The Big Horn Expedition, or Bighorn Expedition, was a military operation of the United States Army against the Sioux, and Cheyenne Indians in Wyoming Territory and Montana Territory. Although soldiers destroyed one Cheyenne and Oglala Sioux village, the expedition solidified Lakota Sioux and northern Cheyenne resistance against the United States attempt to force them to sell the Black Hills and live on a reservation, beginning the Great Sioux War of 1876.

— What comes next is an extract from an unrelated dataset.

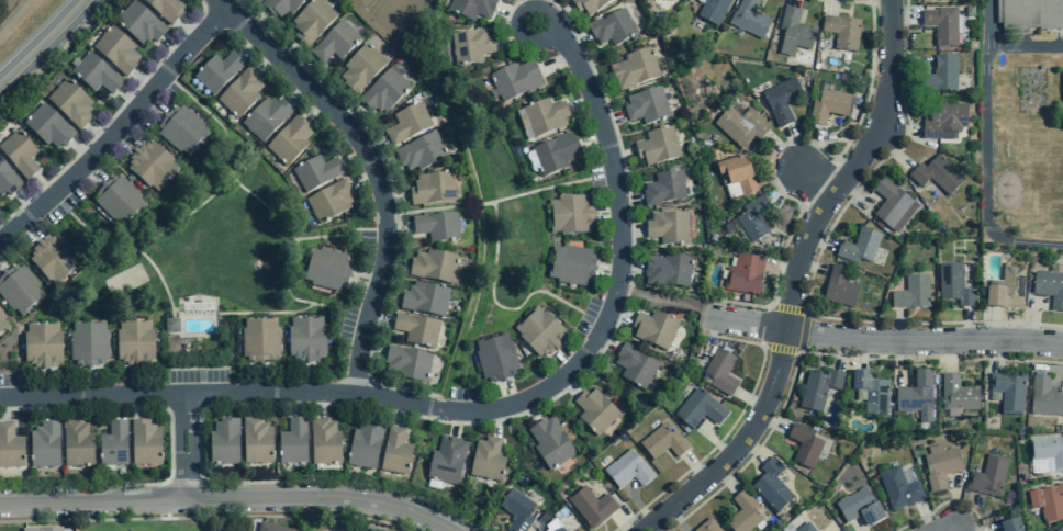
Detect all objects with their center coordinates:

The Treaty of Fort Laramie (1868) granted the Lakota Sioux and their northern Cheyenne allies a reservation, including the Black Hills, in Dakota Territory and a large area of "unceded territory" in what became Montana and Wyoming. Both areas were for the exclusive use of the Indians, and whites except for government officials, were forbidden to trespass. In August, 1874, soldiers of the Black Hills Expedition under Lieutenant Colonel George A. Custer confirmed the discovery of gold in the Black Hills. This caused the United States to attempt to buy the Hills from the Sioux. The U.S. ordered all bands of Lakota and Cheyenne to come to the Indian agencies on the reservation by January 31, 1876 to negotiate the sale. Some of the bands did not comply and when the deadline of January 31 passed, the Commissioner of Indian Affairs, John Q. Smith, wrote that "without the receipt of any news of Sitting Bull's submission, I see no reason why...military operations against him should not commence at once." On February 8, 1876, General Phillip Sheridan telegraphed Generals George R. Crook and Alfred H. Terry, ordering them to undertake winter campaigns against the "hostiles".